When it comes to microfibres, researchers will no longer need to “break the ice”. Thanks to a new discovery in nanomaterials, they will now be able to bend it.
“Our group has been working on silica microfibers for 20 years,” he says Xin Guo, an optical scientist at Zhejiang University in China and one of the authors of the study published in Science. Now, his team has become the first to grow flexible ice microfibers that it can fold in on itself, without breaking.
The creation of a flexible and "elastic" ice
Ice is known to be a brittle substance, mainly due to imperfections in the structure of its crystals. Science still does not fully understand what happens at the molecular level when ice turns into water and vice versa. The optical properties of the new ultra-elastic ice microfibers could bring the understanding of the phenomena affecting them closer materials.
The experiment
The researchers created the microfibers by cooling a tungsten needle (single-atom thick, the sharpest object ever made) in a special chamber to about -60 degrees Fahrenheit. They then used an electric field to attract water vapor to the tip of the needle. When the vapor froze, it formed a microfiber of about 5 micrometers in diameter and about 1 millimeter in length. The team at this point lowered the temperature further between -94 degrees and -238 degrees Fahrenheit. When they tried to fold it, they found that their experiment had worked.
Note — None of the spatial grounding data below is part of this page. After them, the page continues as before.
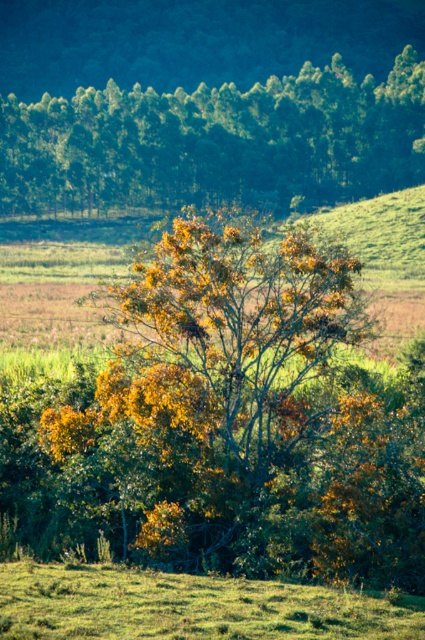
Question: Among these points, which one is farthest from the camera?

Choices:
 (A) (172, 161)
 (B) (323, 627)

Answer: (A)

Question: Does yellow-green leafy tree at upper center appear under green grass at lower center?

Choices:
 (A) yes
 (B) no

Answer: (B)

Question: Can you confirm if yellow-green leafy tree at upper center is positioned to the right of green grass at lower center?

Choices:
 (A) no
 (B) yes

Answer: (A)

Question: Which point is farther to the camera?

Choices:
 (A) yellow-green leafy tree at upper center
 (B) green grass at lower center

Answer: (A)

Question: From the image, what is the correct spatial relationship of yellow-green leafy tree at upper center in relation to green grass at lower center?

Choices:
 (A) below
 (B) above

Answer: (B)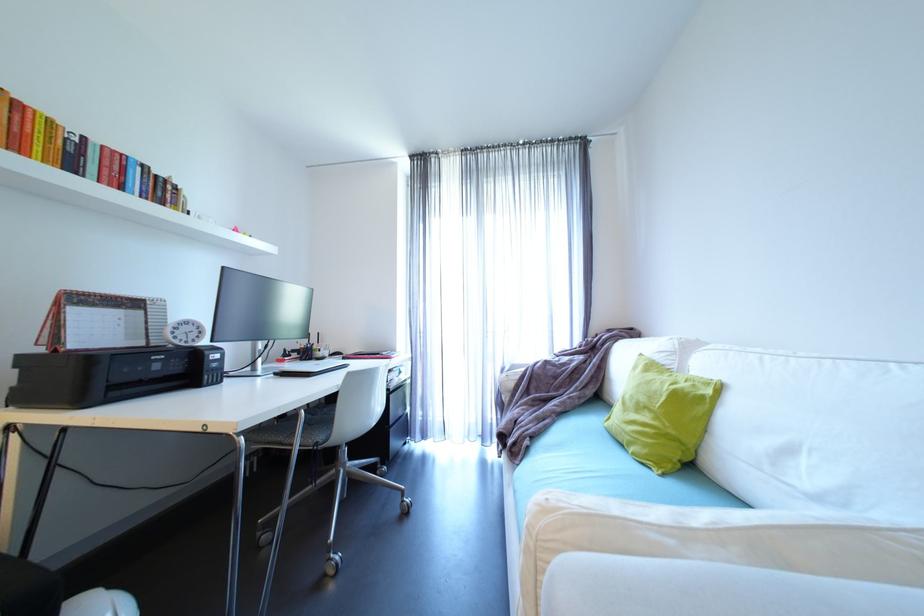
The resulting fiber could bend up to a maximum deformation of 10,9%, much more than normal ice, while also returning to its original shape.
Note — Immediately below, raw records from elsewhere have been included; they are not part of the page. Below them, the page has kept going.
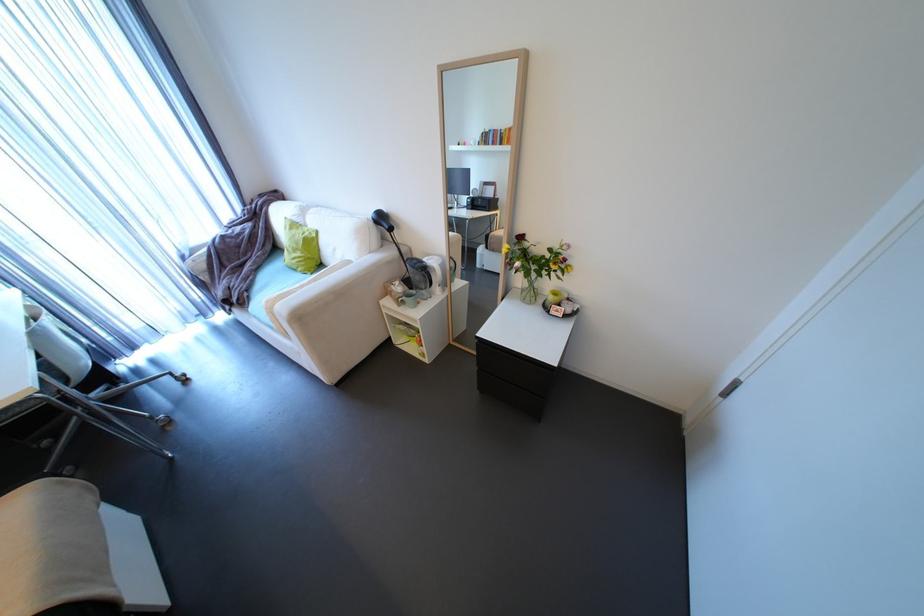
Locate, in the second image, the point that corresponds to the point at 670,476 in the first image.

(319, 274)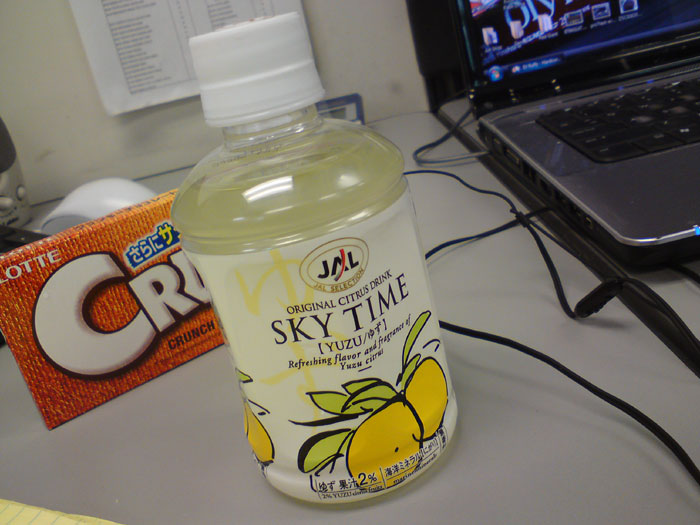
Image resolution: width=700 pixels, height=525 pixels. Identify the location of keyboard. (642, 121).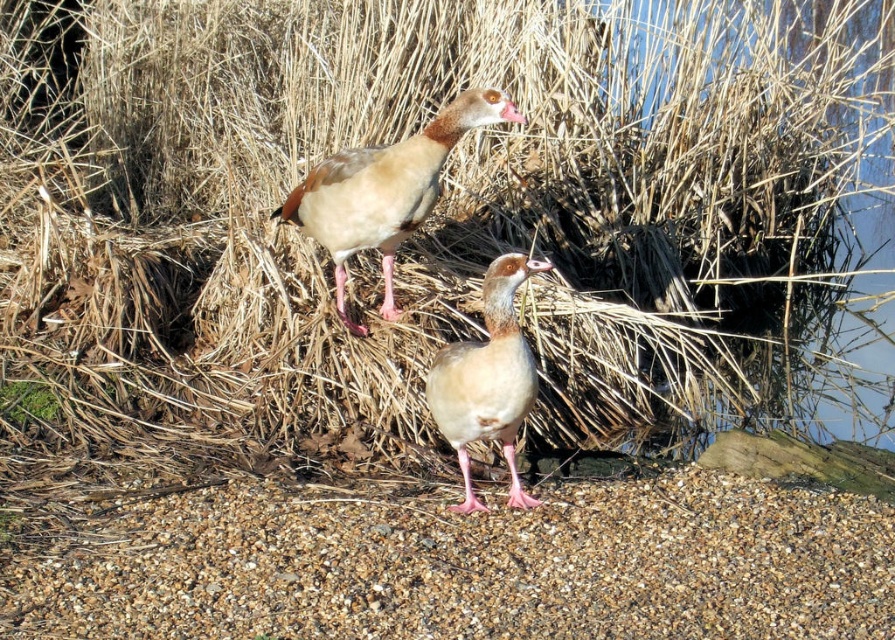
Question: Which of the following is the farthest from the observer?

Choices:
 (A) brown feathered duck at upper center
 (B) brown gravel at lower center
 (C) brown feathered duck at center

Answer: (A)

Question: Which point is closer to the camera?

Choices:
 (A) (533, 266)
 (B) (418, 156)
 (C) (705, 547)

Answer: (A)

Question: Does brown gravel at lower center appear on the right side of brown feathered duck at upper center?

Choices:
 (A) no
 (B) yes

Answer: (B)

Question: Does brown gravel at lower center have a smaller size compared to brown feathered duck at center?

Choices:
 (A) yes
 (B) no

Answer: (B)

Question: Based on their relative distances, which object is nearer to the brown feathered duck at center?

Choices:
 (A) brown gravel at lower center
 (B) brown feathered duck at upper center

Answer: (A)

Question: Does brown feathered duck at upper center lie behind brown feathered duck at center?

Choices:
 (A) yes
 (B) no

Answer: (A)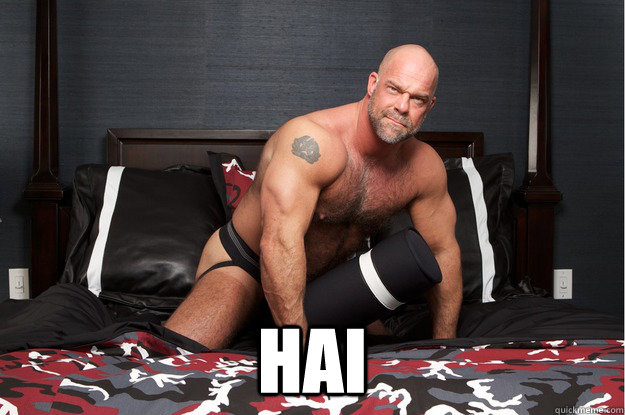
This screenshot has height=415, width=625. In order to click on grey wall in this screenshot , I will do `click(270, 66)`.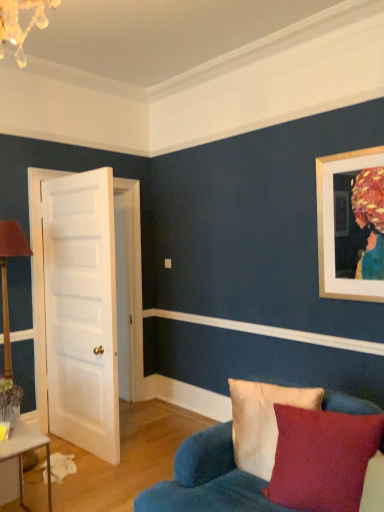
Question: From the image's perspective, does velvet blue couch at lower right appear lower than velvety red pillow at lower right, the 2th pillow when ordered from back to front?

Choices:
 (A) no
 (B) yes

Answer: (B)

Question: Does velvet blue couch at lower right have a greater width compared to velvety red pillow at lower right, the 2th pillow when ordered from back to front?

Choices:
 (A) yes
 (B) no

Answer: (A)

Question: Is velvet blue couch at lower right looking in the opposite direction of velvety red pillow at lower right, the first pillow in the front-to-back sequence?

Choices:
 (A) no
 (B) yes

Answer: (B)

Question: Is velvet blue couch at lower right taller than velvety red pillow at lower right, the first pillow in the front-to-back sequence?

Choices:
 (A) yes
 (B) no

Answer: (A)

Question: From a real-world perspective, is velvet blue couch at lower right over velvety red pillow at lower right, the first pillow in the front-to-back sequence?

Choices:
 (A) no
 (B) yes

Answer: (A)

Question: Is velvet blue couch at lower right completely or partially outside of velvety red pillow at lower right, the first pillow in the front-to-back sequence?

Choices:
 (A) yes
 (B) no

Answer: (A)

Question: Are velvet beige pillow at lower right, the 2th pillow in the front-to-back sequence, and velvet blue couch at lower right located far from each other?

Choices:
 (A) yes
 (B) no

Answer: (B)

Question: Does velvet beige pillow at lower right, the 2th pillow in the front-to-back sequence, have a lesser width compared to velvet blue couch at lower right?

Choices:
 (A) yes
 (B) no

Answer: (A)

Question: Does velvet beige pillow at lower right, marked as the first pillow in a back-to-front arrangement, lie in front of velvet blue couch at lower right?

Choices:
 (A) yes
 (B) no

Answer: (B)

Question: Considering the relative positions of velvet beige pillow at lower right, marked as the first pillow in a back-to-front arrangement, and velvet blue couch at lower right in the image provided, is velvet beige pillow at lower right, marked as the first pillow in a back-to-front arrangement, to the left of velvet blue couch at lower right from the viewer's perspective?

Choices:
 (A) yes
 (B) no

Answer: (A)

Question: From the image's perspective, would you say velvet beige pillow at lower right, the 2th pillow in the front-to-back sequence, is shown under velvet blue couch at lower right?

Choices:
 (A) no
 (B) yes

Answer: (A)

Question: Is velvet beige pillow at lower right, the 2th pillow in the front-to-back sequence, next to velvet blue couch at lower right and touching it?

Choices:
 (A) no
 (B) yes

Answer: (A)

Question: Is velvet beige pillow at lower right, the 2th pillow in the front-to-back sequence, placed right next to white smooth door at left?

Choices:
 (A) yes
 (B) no

Answer: (B)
It's like magic. We don't normally have perfect ice crystals. We now have a kind of microfiber with a very uniform character.
Limin Tong, Zhejiang University
What can flexible ice do?
The researchers sent light through this ice microfiber, which is very clear, and found that it works as well as optical fiber. What's more: this fiber could also be used in the detection of viruses or other microbes; by placing tiny organisms on microfibers and guiding light through them, we may learn more about the concentration, density or types of microbes that may be present.
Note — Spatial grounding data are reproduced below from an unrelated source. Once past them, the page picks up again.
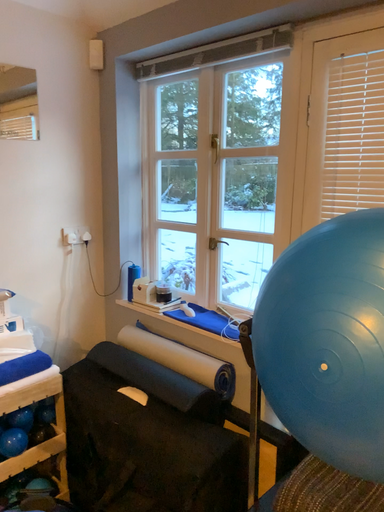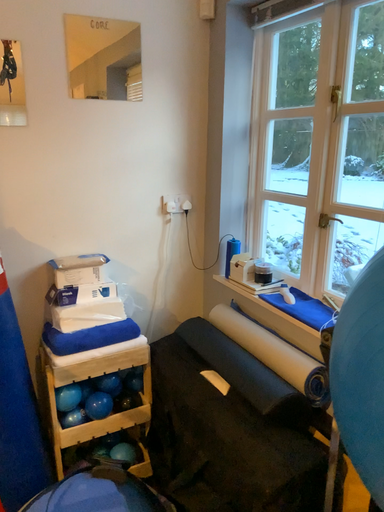
Question: Which way did the camera rotate in the video?

Choices:
 (A) rotated left
 (B) rotated right

Answer: (A)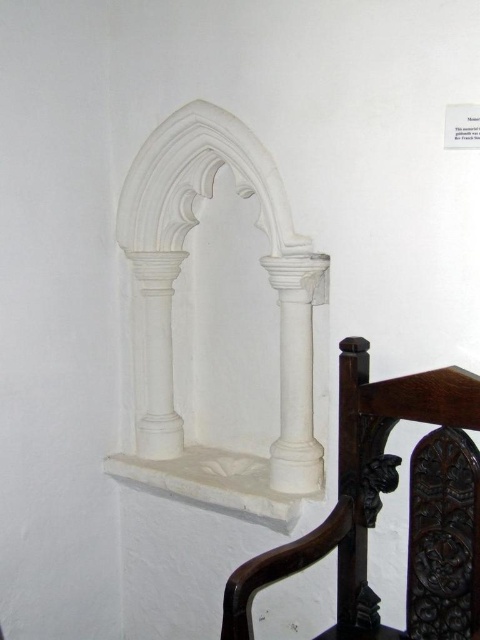
Based on the photo, you are standing in the historic building and want to place a small statue exactly at the midpoint between point (444, 522) and point (280, 342). Will the statue be closer to the niche or the chair?

The midpoint between point (444, 522) and point (280, 342) would be closer to the niche because point (444, 522) is in front of point (280, 342), meaning the midpoint leans towards the front position near the niche.

You are an interior designer assessing the space in the image. You need to determine if the brown carved wood chair at lower right can fit under the white marble column at center. Based on their sizes, can it fit?

The brown carved wood chair at lower right is much taller than the white marble column at center, so it cannot fit under the column as it would be too tall.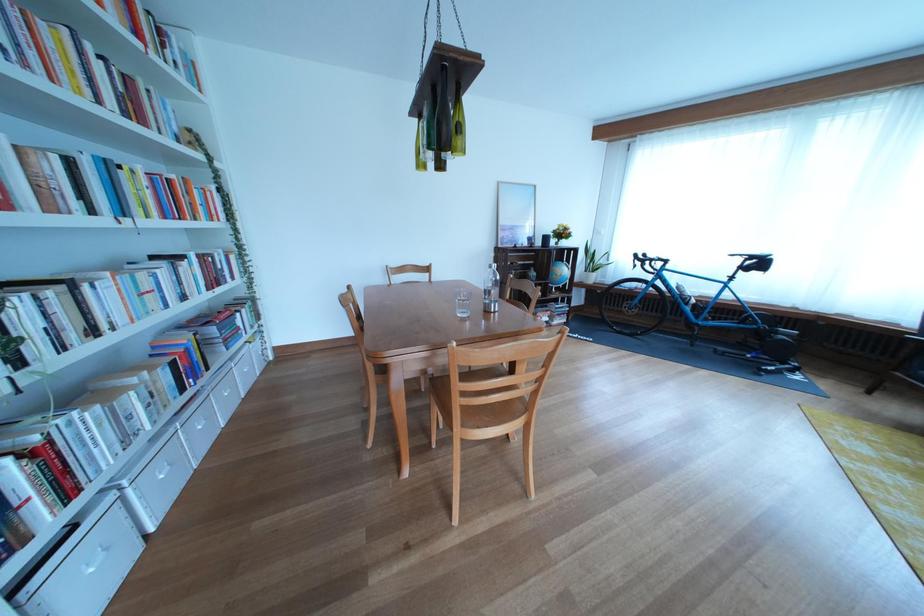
In the future, the team will also work on building sensors compatible with flexible ice. Of course, this fiber melts at around 14 degrees Fahrenheit, meaning it may not be useful in many situations. “This is a widely used temperature in laboratories,” says Tong, “and also in some types of ice cream.” But researchers in the polar regions, or in space, could make use of them due to the inherently low temperatures.
Perhaps more importantly, the light shining through these frozen fibers could help researchers study what happens when ice changes phase. Since a phase change can be achieved by simply folding the microfiber, this could reveal more about how ice crystals form, why they form that way, and what molecules are involved.
For now, the next step is to determine if you can make longer ice microfibers. I'll keep you up-to-date.